== CONSEGNA 1 ==
Stabilisci se le affermazioni (a), (b) e (c) concordano con l'articolo sul teleriscaldamento intelligente. Per ciascuna rispondi sì o no e cita le parole decisive del testo.
(a) Il modello prevede l'energia termica immessa in rete fino a dodici ore prima.
(b) La rete neurale è formata da 32 unità di calcolo.
(c) Il modello è stato addestrato con dieci anni di dati.
== CONSEGNA 2 ==
Rispondi a queste domande sull'articolo sul teleriscaldamento intelligente.
(a) Su quale rivista sono stati pubblicati i risultati dello studio?
(b) Di quale tipo è la rete neurale artificiale su cui si basa il modello?
(c) Quante persone servono in Europa le reti di teleriscaldamento e teleraffrescamento?
== CONSEGNA 3 ==
Prosegui l'articolo sul teleriscaldamento intelligente a partire dal punto in cui si interrompe.

== ESTRATTO DELLA FONTE ==
══════════════════════════════

Tecnologie innovative

Teleriscaldamento smart: migliorare l'efficienza attraverso l'IA

Un nuovo modello predittivo di ENEA basato su reti neurali migliora la gestione dell’energia e favorisce l’integrazione delle fonti rinnovabili

lunedì 20 aprile 2026 - Redazione Build News

shutterstock_2290468527 fonte Shutterstock

Sviluppare reti di teleriscaldamento sempre più intelligenti, capaci di integrare efficacemente le fonti rinnovabili: è questo l’obiettivo del nuovo modello di intelligenza artificiale realizzato dai ricercatori dell’ENEA. Il sistema consente di prevedere con fino a sei ore di anticipo la quantità di energia termica che un prosumer – ovvero un utente in grado di produrre e consumare energia – potrà immettere nella rete. I risultati dello studio, pubblicati sulla rivista Energies, aprono scenari innovativi per la gestione delle reti termiche.

Come funziona la rete neurale sviluppata

Il modello si basa su una rete neurale artificiale di tipo Long Short-Term Memory (LSTM), progettata per analizzare dati che variano nel tempo. La struttura, composta da 32 unità di calcolo che operano in parallelo, è in grado di individuare schemi ricorrenti e migliorare progressivamente l’accuratezza delle previsioni. Questo approccio consente di elaborare variabili complesse come temperatura, domanda energetica e produzione termica.

Dati, variabili e capacità previsionali

Per addestrare il modello sono stati utilizzati 13 anni di simulazioni e dati meteorologici orari. Tra i fattori chiave analizzati figurano la temperatura esterna e l’irraggiamento solare, elementi che incidono direttamente sulla disponibilità di calore da fonti rinnovabili. Il sistema considera anche cicli giornalieri e stagionali, migliorando la precisione delle previsioni soprattutto nel breve periodo, con margini di sviluppo già in corso per estendere l’orizzonte temporale.

Il ruolo strategico del teleriscaldamento nella transizione energetica

Il riscaldamento e il raffrescamento rappresentano circa la metà dei consumi energetici globali e dipendono ancora in gran parte dai combustibili fossili. In questo contesto, le reti di teleriscaldamento e teleraffrescamento assumono un ruolo sempre più centrale nella transizione energetica. In Europa, queste infrastrutture servono oltre 77 milioni di persone, con una diffusione particolarmente elevata nei Paesi del Nord.

══════════════════════════════

Voci di dati salvate
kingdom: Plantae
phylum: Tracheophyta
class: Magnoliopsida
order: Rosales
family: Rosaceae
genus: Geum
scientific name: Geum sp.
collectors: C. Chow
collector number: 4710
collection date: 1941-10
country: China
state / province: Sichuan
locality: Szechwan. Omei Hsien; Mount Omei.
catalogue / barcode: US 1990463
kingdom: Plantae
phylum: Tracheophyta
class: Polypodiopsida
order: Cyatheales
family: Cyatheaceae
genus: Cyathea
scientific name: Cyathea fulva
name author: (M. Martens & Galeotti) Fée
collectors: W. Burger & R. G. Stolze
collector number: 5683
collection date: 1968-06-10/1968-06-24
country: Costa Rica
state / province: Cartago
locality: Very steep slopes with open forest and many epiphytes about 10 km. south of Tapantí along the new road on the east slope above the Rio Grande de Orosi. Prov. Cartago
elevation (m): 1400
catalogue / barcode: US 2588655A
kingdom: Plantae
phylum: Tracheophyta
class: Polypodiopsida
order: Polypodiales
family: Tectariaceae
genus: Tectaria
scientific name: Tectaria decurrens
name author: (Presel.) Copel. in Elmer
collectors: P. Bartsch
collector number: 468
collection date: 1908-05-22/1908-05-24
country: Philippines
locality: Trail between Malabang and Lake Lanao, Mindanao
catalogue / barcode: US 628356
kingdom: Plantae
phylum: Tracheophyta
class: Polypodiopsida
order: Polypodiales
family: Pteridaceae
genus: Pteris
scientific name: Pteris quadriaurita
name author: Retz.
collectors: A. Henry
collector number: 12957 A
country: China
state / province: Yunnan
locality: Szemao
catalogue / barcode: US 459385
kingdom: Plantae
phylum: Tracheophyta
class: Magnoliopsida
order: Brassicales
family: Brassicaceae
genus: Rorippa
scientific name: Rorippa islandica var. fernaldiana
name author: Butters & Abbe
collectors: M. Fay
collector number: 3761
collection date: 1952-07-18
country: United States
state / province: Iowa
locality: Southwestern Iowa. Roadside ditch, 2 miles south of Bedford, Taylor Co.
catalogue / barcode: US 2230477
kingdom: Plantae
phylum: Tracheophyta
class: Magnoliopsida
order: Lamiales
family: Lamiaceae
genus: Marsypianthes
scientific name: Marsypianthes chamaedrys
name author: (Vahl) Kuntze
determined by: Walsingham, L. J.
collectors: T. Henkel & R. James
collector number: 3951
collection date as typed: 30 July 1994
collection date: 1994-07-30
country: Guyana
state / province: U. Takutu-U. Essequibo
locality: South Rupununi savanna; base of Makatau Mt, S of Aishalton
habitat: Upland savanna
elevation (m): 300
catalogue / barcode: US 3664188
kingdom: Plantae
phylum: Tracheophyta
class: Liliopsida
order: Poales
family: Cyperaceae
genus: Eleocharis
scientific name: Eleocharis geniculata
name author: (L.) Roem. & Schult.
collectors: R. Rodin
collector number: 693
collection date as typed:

══════════════════════════════

== RISPOSTA 1 ==
(a) No: «fino a sei ore di anticipo».
(b) Sì: «composta da 32 unità di calcolo che operano in parallelo».
(c) No: «13 anni di simulazioni e dati meteorologici orari».

== RISPOSTA 2 ==
(a) Sulla rivista Energies.
(b) È una rete di tipo Long Short-Term Memory (LSTM).
(c) Oltre 77 milioni di persone.

== RISPOSTA 3 ==
Prosumer e reti energetiche decentralizzate

Un elemento chiave dell’evoluzione del sistema è rappresentato dai cosiddetti thermal prosumer, utenti capaci non solo di consumare ma anche di produrre e condividere calore, ad esempio tramite pannelli solari termici o recupero di energia di scarto. Le sottostazioni bidirezionali permettono lo scambio di energia tra utenti e rete, aumentando la flessibilità e l’efficienza del sistema complessivo.

Il quadro europeo e le prospettive future

La spinta verso reti sempre più intelligenti è sostenuta anche dalla Direttiva europea sull’efficienza energetica 2023/1791, in linea con gli obiettivi del Green Deal. Le reti di teleriscaldamento sono infatti considerate una leva fondamentale per ridurre le emissioni e ottimizzare l’uso delle risorse energetiche, soprattutto nelle aree urbane.

Colmare un vuoto nella ricerca

Nonostante il crescente utilizzo dell’intelligenza artificiale nel settore energetico, il suo impiego nel teleriscaldamento è ancora limitato, soprattutto per quanto riguarda la previsione della produzione di calore da fonti rinnovabili. Il modello sviluppato dall’ENEA rappresenta quindi un passo avanti significativo, contribuendo a colmare un gap tecnologico e aprendo nuove prospettive per sistemi energetici più sostenibili e intelligenti.